"Qdrant Vector Search: Shipping High‑Recall Retrieval with Filters and Payloads"
Modern retrieval systems fail in subtle ways: they look fast in demos, then lose critical results once filters, payloads, tenancy rules, and production latency targets arrive. This book is for experienced search, ML, and backend engineers who need more than a vector database introduction. It treats Qdrant as a retrieval engine, showing how architecture, schema, indexing, and operations combine to determine whether real systems actually return the right candidates under pressure.
Across the book, readers learn how to model collections, points, vectors, and payloads for retrieval-first design; how vector similarity, ANN behavior, and filter selectivity interact; and how to tune both vector and payload indexes for high recall.
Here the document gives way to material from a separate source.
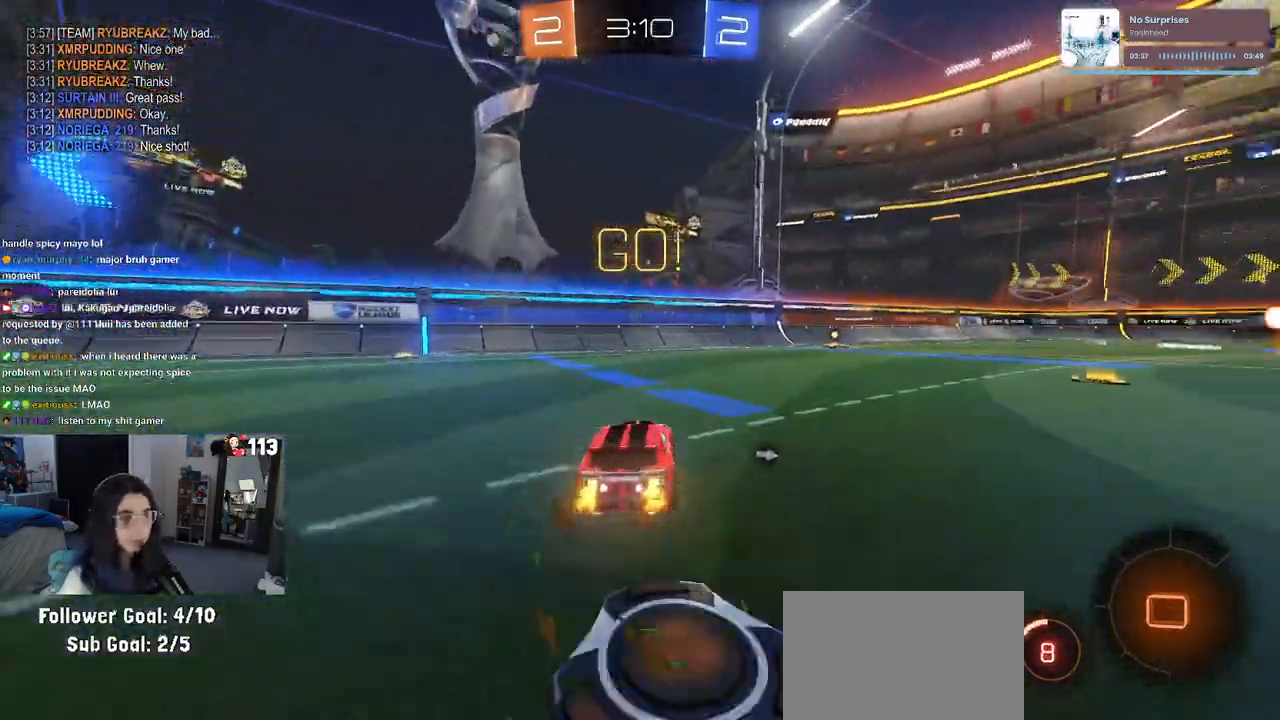
{"buttons": ["TRIANGLE", "R2"], "left_stick": "down", "right_stick": "center", "events": [[217, "CROSS", "down"], [267, "left_stick", "up"], [317, "CROSS", "up"], [367, "CROSS", "down"], [400, "left_stick", "down-left"], [450, "left_stick", "down"], [467, "CROSS", "up"], [500, "TRIANGLE", "down"]]}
It also covers the unified Query API, hybrid and multi-stage retrieval patterns, rigorous evaluation for filtered workloads, and the operational realities of running Qdrant in production. The emphasis is on measurable quality, practical trade-offs, and decision-making under constraints.
Rather than repeating basic concepts, the book follows a deliberate progression from system model to tuning, evaluation, and scale. Readers should already be comfortable with embeddings, search fundamentals, and production software systems. In return, they get a focused, deeply technical guide to building retrieval systems that remain accurate, explainable, and resilient when real-world metadata and operational complexity enter the loop.